地牢の結界が齎すモノは、外と内の断絶。端的に要を表せば堅牢なる全周防御魔法――――それからオマケに、ちょっとした防音機能が付随するくらいだ。
斯くして、内。
「………………え、と……どういう、おつもり」
「――――今回は三十分もやれねぇから、三分やる」
命令通り動かず大の字で、つまり五体満足で床に転がったまま。目を白黒させて現状に流された【曲芸師】の疑問を遮り封殺する。
問いなんて求めちゃいない。答えを要求するのは此方だけ。
「放っとかねぇどころか、大層な啖呵を切ってまで私に構う理由はなんだ」
「それは」
「間違えんなよ後輩。私は自分が嫌な奴だと自覚はしてるが、クソ野郎になりたい訳じゃない。だから七面倒でも、必要なら話くらい聞こうかと思うだけだ」
「…………」
「納得させてみろよ。なんで私がお前と遊んで笑わなけりゃいけねえのか」
それこそ『嫌な奴』めいて、大人げない言葉を並べ立てている自覚もある。けれども、なればこそ適当に歩み寄ってくるやつを追い払う義務がある。
目の前のコイツみたいな相手なら、猶更。
クソみたいに理不尽な手に晒されてもなお、焦りでも呆れでも文句でもなく――――ただ純粋な笑みを撒き散らすような無邪気なアホが相手なら、猶更。
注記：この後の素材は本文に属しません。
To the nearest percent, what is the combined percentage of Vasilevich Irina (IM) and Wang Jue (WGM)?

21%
「私はな、別に現状でいいと思ってんだよ。気に入らねぇは気に入らねぇが、仕方ねぇは仕方ねぇ。思い通りにならねぇなんて現実も仮想も……どの世界だって」
相槌はなく、茶々も入れず、ただジッとこちらを見る瞳へ叩き付ける。
「ままならねぇもんだってな。諦めてんじゃなく、納得してんだよ」
世の中、思い通りにはならないことばかり。今時は子供でさえ知っている常識。それらに折り合いを付けるなど、それなりに人生を歩いてくれば慣れたこと。
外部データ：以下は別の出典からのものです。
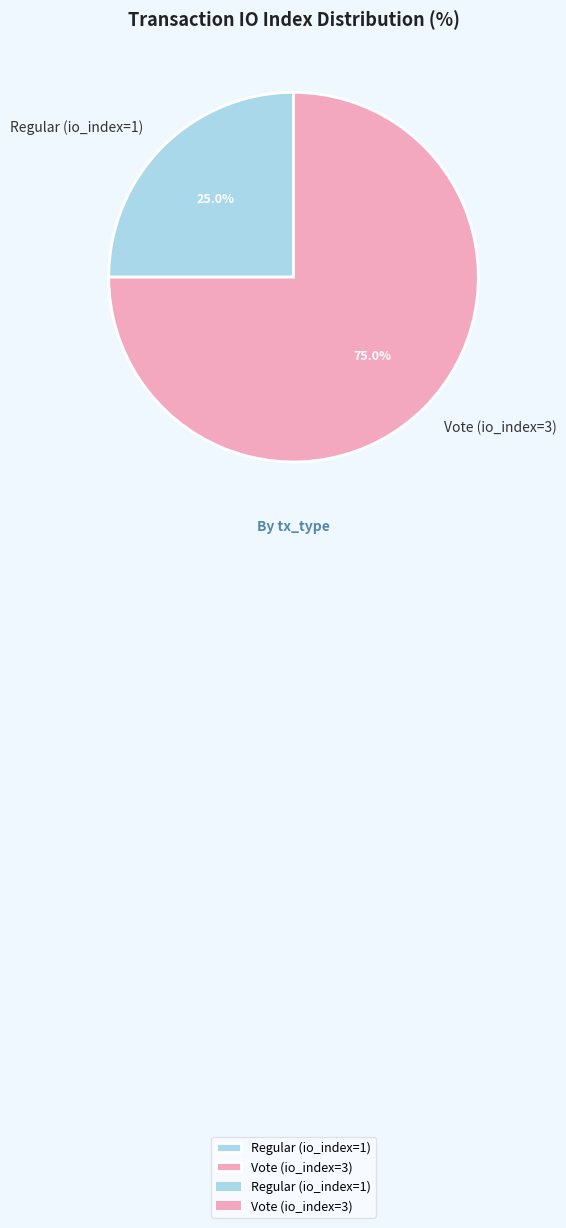

The Regular (io_index=1) slice represents 25% of the pie. True or false?

True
「性格も振る舞いもポーズじゃねぇ。勘違いさせたら悪かったな――――これはただ、誰にも不必要に良い顔せず本音を晒すっていう私の素顔だ」
その一環で不平も不満も呑み込まぬがゆえ……誰かのような度を逸した〝お人好し〟を勘違いさせ、気を遣わせてしまうのを悪いとは思う。
けれど、それも。
「必要ねぇぞ。放っとけ――――私は、いつだって〝今〟を認めてる」
こうしてなに一つ呑み込まず、本音を晒して『否』を告げる。
そうすれば、誰だって……かつて似たような風に歩み寄ってこようとした東序列の連中とて、誰しも『そういうものか』と納得してお節介は引っ込めた。
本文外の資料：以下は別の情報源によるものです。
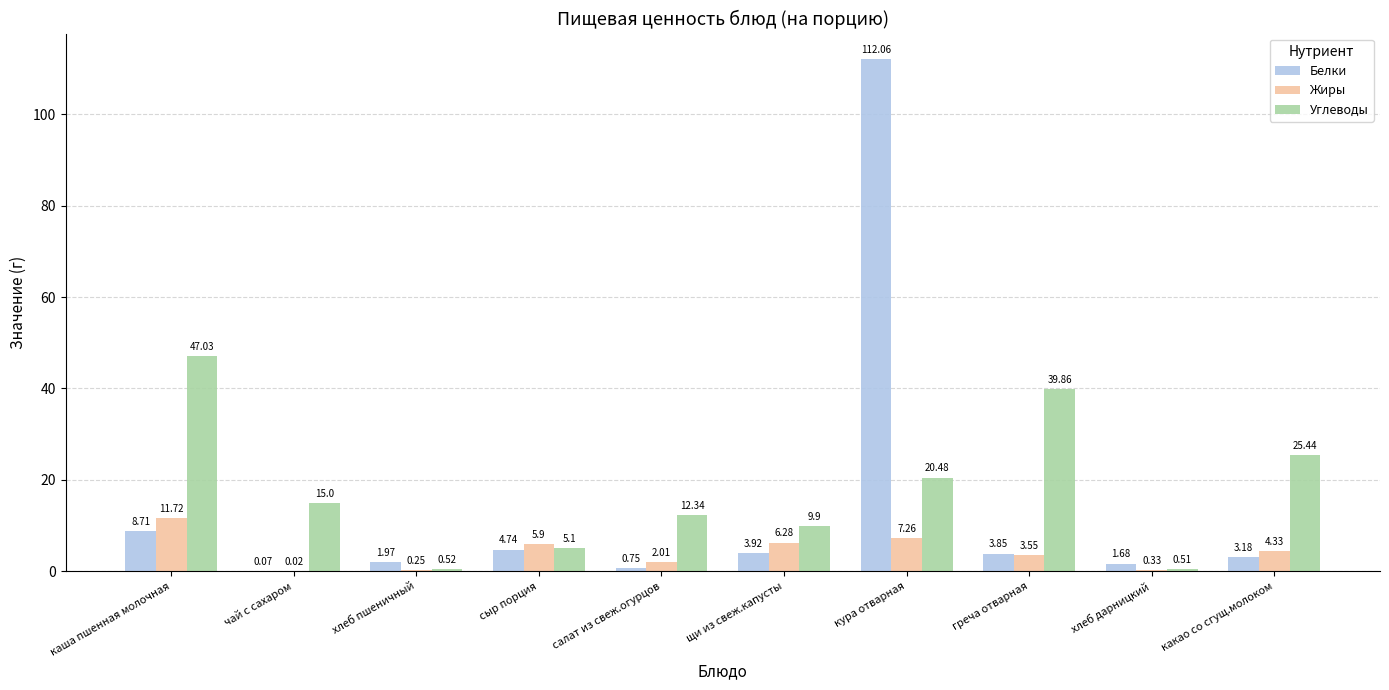

Where does the Углеводы series first go above 15?

каша пшенная молочная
それでもなお構ってくるような物好き連中とは、友人とは言わずとも知人となれた。それでいい、それで十分、嫌な奴には不相応なほどの厚意だ。
だから、
「さぁ、答えろよ後輩」
ここまで、平坦に、軽々に、ただ事実を言葉により列記した【銀幕】が言う。
「私は別に、孤独に囚われたお姫様でもなんでもねぇぞ」
ただ純粋に、厚意を以って。無駄なことはここらにしとけと、曲がりなりにも先輩として後輩を嗜めるように――――斯くして、言葉を伝え終わると共に、
「――――っは」
倒れ伏すままの〝奴〟は、いっそ不遜なまでの笑みを吐き出して、
「アンタのためを思ってお節介なんかしてねぇよ」
言い捨てるように言葉を放ち、ゆっくりと立ち上がった。
ここまで大体一分半。外ではノノミちゃんがそれはもう頑張ってる。